Es una ironía de proporciones históricas inéditas, que un género menor, o sub-género como conviene en verdad llamar a la historieta, esté sentando condiciones que puedan poner en peligro el mundo organizado tal y como lo conocemos. ¿Qué pasaría si a todos se les diera por ofrecer sus productos de manera gratuita? Y cuando digo a todos, me refiero a todos, desde el más humilde almacenero hasta el gerente general de una cadena de hipermercados, desde la más solitaria trabajadora de la calle hasta el dueño de una agencia de modelos VIP con sede en Punta del Ese. Todos. No es difícil adivinar la respuesta: sería el caos, la debacle total. Son riesgos que no podemos tomar si es que queremos seguir disfrutando de los pequeños placeres que este mundo tiene para ofrecernos: nuestras zapatillas de última moda, nuestra tarjeta de débito con beneficios los jueves en electrodomésticos y textil y los miércoles en lácteos y panificados, nuestras copas mundiales de fútbol.

La solución, sin embargo, no está en nuestras manos. Debemos tener fe, y esperar a que estos simios historietistas sean pacientemente cooptados por sabios editores que entiendan que, si les pagan a estos muchachos por su trabajo, no estarán haciéndole un favor a la historia del Arte, pero evitarán un cimbronazo de otro modo difícil de resistir para nuestra estabilidad económica, política y social.

Lo único que podemos hacer, mientras tanto, es evitar leer estas historietas. Una buena alternativa es dedicarse a disfrutar del show de los cuartos de final que se avecinan, contra un equipo compuesto en un 50% por comunistas arrepentidos, y dejarnos llevar por este deporte que, erróneamente llamado por algunos “el opio de los pueblos”, nos hace más apasionados, inteligentes y mejores personas; y nos ayuda a no hacernos tanto problema pensando en los males del mundo.

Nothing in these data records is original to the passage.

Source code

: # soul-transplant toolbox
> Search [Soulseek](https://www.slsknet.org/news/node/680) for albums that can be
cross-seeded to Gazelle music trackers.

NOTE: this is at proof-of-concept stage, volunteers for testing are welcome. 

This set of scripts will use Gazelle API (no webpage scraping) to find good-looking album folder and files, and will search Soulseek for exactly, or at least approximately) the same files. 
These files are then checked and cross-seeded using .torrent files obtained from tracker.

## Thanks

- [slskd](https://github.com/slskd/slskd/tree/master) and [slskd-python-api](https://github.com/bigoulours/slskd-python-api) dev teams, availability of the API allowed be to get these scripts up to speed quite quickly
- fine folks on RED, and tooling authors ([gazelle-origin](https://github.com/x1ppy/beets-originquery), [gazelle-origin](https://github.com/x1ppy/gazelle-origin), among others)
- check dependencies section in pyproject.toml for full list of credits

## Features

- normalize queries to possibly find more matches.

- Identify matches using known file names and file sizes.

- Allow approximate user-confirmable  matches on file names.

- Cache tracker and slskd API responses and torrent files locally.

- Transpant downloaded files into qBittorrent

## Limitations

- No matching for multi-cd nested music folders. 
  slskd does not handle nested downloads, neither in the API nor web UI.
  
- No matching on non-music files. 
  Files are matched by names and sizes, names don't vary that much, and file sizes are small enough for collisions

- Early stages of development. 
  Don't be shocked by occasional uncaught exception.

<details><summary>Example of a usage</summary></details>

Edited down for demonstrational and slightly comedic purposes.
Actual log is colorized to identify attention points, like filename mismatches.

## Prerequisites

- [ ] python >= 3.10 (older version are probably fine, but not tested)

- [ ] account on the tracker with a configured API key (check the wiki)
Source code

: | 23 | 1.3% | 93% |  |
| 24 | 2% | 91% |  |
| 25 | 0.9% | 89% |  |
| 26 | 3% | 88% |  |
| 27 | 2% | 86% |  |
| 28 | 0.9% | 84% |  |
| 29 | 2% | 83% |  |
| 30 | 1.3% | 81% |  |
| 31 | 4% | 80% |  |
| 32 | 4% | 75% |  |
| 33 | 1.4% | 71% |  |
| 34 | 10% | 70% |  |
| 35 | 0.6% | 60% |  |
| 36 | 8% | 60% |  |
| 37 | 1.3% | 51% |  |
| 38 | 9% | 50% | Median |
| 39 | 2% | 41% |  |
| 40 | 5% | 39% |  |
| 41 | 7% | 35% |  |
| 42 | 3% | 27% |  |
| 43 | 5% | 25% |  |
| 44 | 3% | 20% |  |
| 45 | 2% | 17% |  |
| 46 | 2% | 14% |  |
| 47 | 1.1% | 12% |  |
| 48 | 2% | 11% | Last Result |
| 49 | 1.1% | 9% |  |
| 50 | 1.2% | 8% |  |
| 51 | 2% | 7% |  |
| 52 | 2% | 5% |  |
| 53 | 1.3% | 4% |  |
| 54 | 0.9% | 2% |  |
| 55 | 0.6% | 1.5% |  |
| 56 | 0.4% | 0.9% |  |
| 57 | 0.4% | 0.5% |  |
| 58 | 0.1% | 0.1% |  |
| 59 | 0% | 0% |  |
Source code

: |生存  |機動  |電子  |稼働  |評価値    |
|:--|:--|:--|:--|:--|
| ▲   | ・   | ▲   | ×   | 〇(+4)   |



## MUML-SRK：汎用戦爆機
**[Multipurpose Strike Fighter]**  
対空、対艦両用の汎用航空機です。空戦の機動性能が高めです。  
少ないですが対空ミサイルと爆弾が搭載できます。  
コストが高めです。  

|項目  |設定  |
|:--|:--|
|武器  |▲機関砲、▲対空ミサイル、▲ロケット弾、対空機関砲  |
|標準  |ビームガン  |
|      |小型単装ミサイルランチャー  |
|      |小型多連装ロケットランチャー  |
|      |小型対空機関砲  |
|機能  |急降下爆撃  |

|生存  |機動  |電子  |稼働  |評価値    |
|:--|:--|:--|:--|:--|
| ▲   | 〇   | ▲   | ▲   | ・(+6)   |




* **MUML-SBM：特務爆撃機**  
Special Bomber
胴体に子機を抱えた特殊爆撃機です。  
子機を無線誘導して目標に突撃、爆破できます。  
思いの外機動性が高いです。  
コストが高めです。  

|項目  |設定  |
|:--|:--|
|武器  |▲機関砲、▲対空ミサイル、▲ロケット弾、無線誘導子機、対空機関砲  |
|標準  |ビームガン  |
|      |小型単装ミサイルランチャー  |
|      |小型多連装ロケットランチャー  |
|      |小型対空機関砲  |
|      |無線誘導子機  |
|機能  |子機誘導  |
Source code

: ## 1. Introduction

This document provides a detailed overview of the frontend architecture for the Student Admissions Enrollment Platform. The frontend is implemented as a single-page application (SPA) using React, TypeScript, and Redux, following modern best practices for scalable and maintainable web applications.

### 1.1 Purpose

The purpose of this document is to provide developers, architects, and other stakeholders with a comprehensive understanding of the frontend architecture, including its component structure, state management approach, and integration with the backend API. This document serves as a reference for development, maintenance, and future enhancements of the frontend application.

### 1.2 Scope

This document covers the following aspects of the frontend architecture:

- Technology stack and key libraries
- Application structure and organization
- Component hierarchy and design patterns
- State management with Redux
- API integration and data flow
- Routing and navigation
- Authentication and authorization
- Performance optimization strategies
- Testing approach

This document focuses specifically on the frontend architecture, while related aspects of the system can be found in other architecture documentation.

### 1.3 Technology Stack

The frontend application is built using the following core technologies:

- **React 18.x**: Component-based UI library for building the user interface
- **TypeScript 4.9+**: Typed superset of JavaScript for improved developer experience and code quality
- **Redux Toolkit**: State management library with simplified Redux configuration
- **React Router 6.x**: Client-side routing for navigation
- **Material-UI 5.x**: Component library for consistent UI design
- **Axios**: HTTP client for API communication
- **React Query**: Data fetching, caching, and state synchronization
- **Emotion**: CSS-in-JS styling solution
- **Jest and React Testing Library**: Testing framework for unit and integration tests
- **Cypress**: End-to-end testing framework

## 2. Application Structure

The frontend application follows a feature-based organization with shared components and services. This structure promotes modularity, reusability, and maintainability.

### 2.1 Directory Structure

Recordemos, además, que fue justamente un alemán, el doctor Oskar Vogt, contratado por el Kremlin (la FIFA de aquel entonces), quien una vez fallecido Lenin, por causas aún hoy discutidas, extrajo los últimos piojos de la escasa cabellera del líder muerto, abrió su cabeza a fuerza de sierra sinfín, retiró intacto su valioso cerebro, y, tras años de microscópico y concienzudo análisis, dictaminó: “Lenin era tan inteligente porque tenía las neuronas de la corteza muy largas”.

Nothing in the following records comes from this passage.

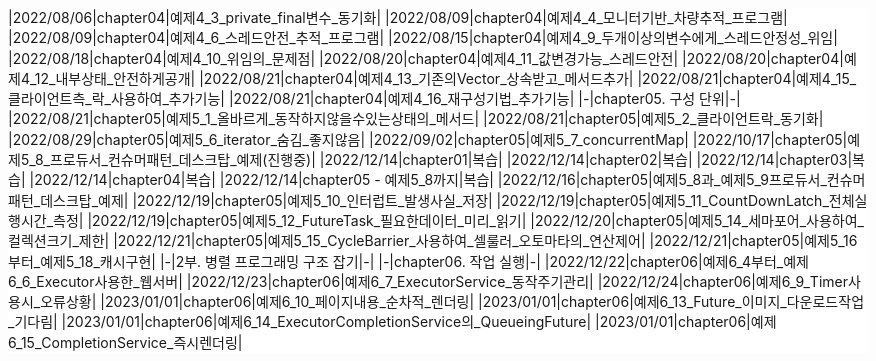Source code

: |2022/08/06|chapter04|예제4_3_private_final변수_동기화|
|2022/08/09|chapter04|예제4_4_모니터기반_차량추적_프로그램|
|2022/08/09|chapter04|예제4_6_스레드안전_추적_프로그램|
|2022/08/15|chapter04|예제4_9_두개이상의변수에게_스레드안정성_위임|
|2022/08/18|chapter04|예제4_10_위임의_문제점|
|2022/08/20|chapter04|예제4_11_값변경가능_스레드안전|
|2022/08/20|chapter04|예제4_12_내부상태_안전하게공개|
|2022/08/21|chapter04|예제4_13_기존의Vector_상속받고_메서드추가|
|2022/08/21|chapter04|예제4_15_클라이언트측_락_사용하여_추가기능|
|2022/08/21|chapter04|예제4_16_재구성기법_추가기능|
|-|chapter05. 구성 단위|-|
|2022/08/21|chapter05|예제5_1_올바르게_동작하지않을수있는상태의_메서드|
|2022/08/21|chapter05|예제5_2_클라이언트락_동기화|
|2022/08/29|chapter05|예제5_6_iterator_숨김_좋지않음|
|2022/09/02|chapter05|예제5_7_concurrentMap|
|2022/10/17|chapter05|예제5_8_프로듀서_컨슈머패턴_데스크탑_예제(진행중)|
|2022/12/14|chapter01|복습|
|2022/12/14|chapter02|복습|
|2022/12/14|chapter03|복습|
|2022/12/14|chapter04|복습|
|2022/12/14|chapter05 - 예제5_8까지|복습|
|2022/12/16|chapter05|예제5_8과_예제5_9프로듀서_컨슈머패턴_데스크탑_예제|
|2022/12/19|chapter05|예제5_10_인터럽트_발생사실_저장|
|2022/12/19|chapter05|예제5_11_CountDownLatch_전체실행시간_측정|
|2022/12/19|chapter05|예제5_12_FutureTask_필요한데이터_미리_읽기|
|2022/12/20|chapter05|예제5_14_세마포어_사용하여_컬렉션크기_제한|
|2022/12/21|chapter05|예제5_15_CycleBarrier_사용하여_셀룰러_오토마타의_연산제어|
|2022/12/21|chapter05|예제5_16부터_예제5_18_캐시구현|
|-|2부. 병렬 프로그래밍 구조 잡기|-|
|-|chapter06. 작업 실행|-|
|2022/12/22|chapter06|예제6_4부터_예제6_6_Executor사용한_웹서버|
|2022/12/23|chapter06|예제6_7_ExecutorService_동작주기관리|
|2022/12/24|chapter06|예제6_9_Timer사용시_오류상황|
|2023/01/01|chapter06|예제6_10_페이지내용_순차적_렌더링|
|2023/01/01|chapter06|예제6_13_Future_이미지_다운로드작업_기다림|
|2023/01/01|chapter06|예제6_14_ExecutorCompletionService의_QueueingFuture|
|2023/01/01|chapter06|예제6_15_CompletionService_즉시렌더링|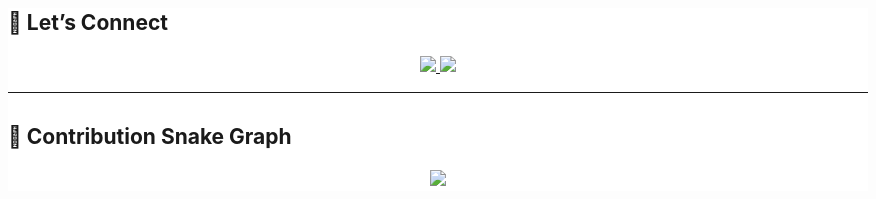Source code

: 
## 💬 Let’s Connect

<p align="center">
  <a href="https://www.linkedin.com/in/hazem-abdelghany/">
    <img src="https://img.shields.io/badge/LinkedIn-Connect-blue?style=for-the-badge&logo=linkedin&logoColor=white"/>
  </a>
  <a href="mailto:hazem.frontend.dev@gmail.com">
    <img src="https://img.shields.io/badge/Email-Me-red?style=for-the-badge&logo=gmail&logoColor=white"/>
  </a>
</p>

---

## 🐍 Contribution Snake Graph

<p align="center">
  <img src="https://readme-typing-svg.herokuapp.com?font=Fira+Code&size=22&pause=1000&center=true&vCenter=true&multiline=true&width=700&height=60&lines=Every+line+of+code+is+a+step+closer+to+the+dream.;My+goal+is+to+grow,+build,+and+inspire.🔥" />
</p>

Ensanchemos nuestras neuronas en un widescreen; corramos, amigos, corramos a comprar un LCD para ver el partido, antes de que a algún trasnochado subversivo se le ocurra repartirlos gratis y dejen por eso de interesarnos por completo.
Siempre de su lado, su seguro servidor,

Calvin Claypole
Filósofo Gastronómico
Precursor del Materialismo Histriónico


6 Condimentos:

la nati dijo...

OBJETIVAMENTE, GENIAL.

la nati dijo...

Después de atenta y gustosa lectura comento. Y lejos de ser pesada y/o fastidiosa, les pido:
hagan el favor de poner algún botón para recomendar esta página.
Violeta, citando a su abuela materna, diría:
"Será posible??"

Calvin J. Claypole dijo...

¿Le parece necesario recomendarla, justo ahora que los últimos párrafos han quedado tan odiosamente obsoletos por la abrupta desazón futbolística que debió afrontar el empréstito argentino? Es cuasi masoquismo.
Por otro lado, está en manos de los vagos que administran el sitio buscar respuesta a su solicitud técnica.

El Ermitaño Amaya dijo...

Nati! No le des bola al Calvin este! Te bancamos!

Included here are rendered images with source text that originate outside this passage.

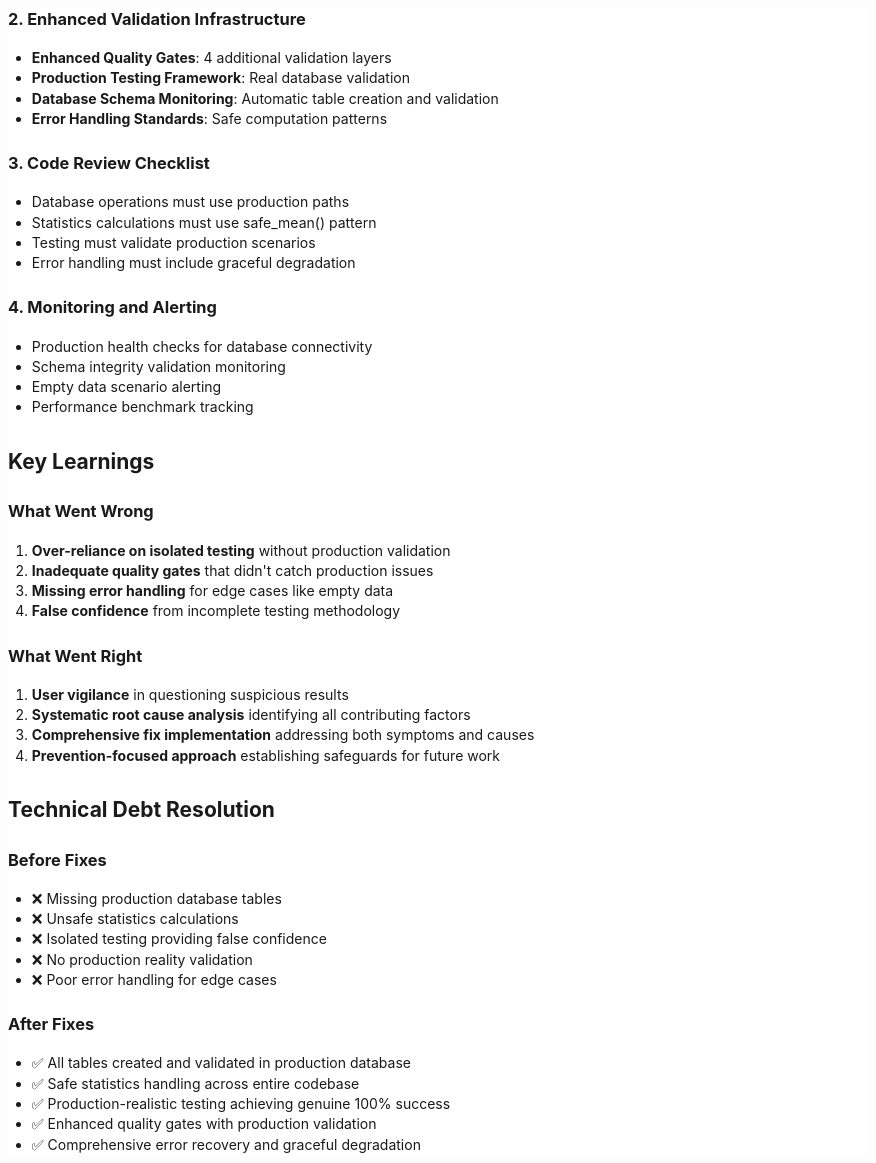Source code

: ### 2. **Enhanced Validation Infrastructure**
- **Enhanced Quality Gates**: 4 additional validation layers
- **Production Testing Framework**: Real database validation
- **Database Schema Monitoring**: Automatic table creation and validation
- **Error Handling Standards**: Safe computation patterns

### 3. **Code Review Checklist**
- Database operations must use production paths
- Statistics calculations must use safe_mean() pattern
- Testing must validate production scenarios
- Error handling must include graceful degradation

### 4. **Monitoring and Alerting**
- Production health checks for database connectivity
- Schema integrity validation monitoring
- Empty data scenario alerting
- Performance benchmark tracking

## Key Learnings

### **What Went Wrong**
1. **Over-reliance on isolated testing** without production validation
2. **Inadequate quality gates** that didn't catch production issues  
3. **Missing error handling** for edge cases like empty data
4. **False confidence** from incomplete testing methodology

### **What Went Right**
1. **User vigilance** in questioning suspicious results
2. **Systematic root cause analysis** identifying all contributing factors
3. **Comprehensive fix implementation** addressing both symptoms and causes
4. **Prevention-focused approach** establishing safeguards for future work

## Technical Debt Resolution

### **Before Fixes**
- ❌ Missing production database tables
- ❌ Unsafe statistics calculations  
- ❌ Isolated testing providing false confidence
- ❌ No production reality validation
- ❌ Poor error handling for edge cases

### **After Fixes**  
- ✅ All tables created and validated in production database
- ✅ Safe statistics handling across entire codebase
- ✅ Production-realistic testing achieving genuine 100% success
- ✅ Enhanced quality gates with production validation
- ✅ Comprehensive error recovery and graceful degradation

Su sugerencia ha entrado en nuestra base de datos y será revisada para su posterior aplicación.

GRACIAS

Guido Palmadessa dijo...

"...antes de que a algún trasnochado subversivo se le ocurra repartirlos gratis y dejen por eso de interesarnos por completo." (Refiriendose a los televisores LCD). Me gustó mucho esa ultima idea. Muy buenas reflexiones!
Saludos

Oscar Grillo dijo...

Lo que Lenin no aclaro es que los piojos ponen huevitos.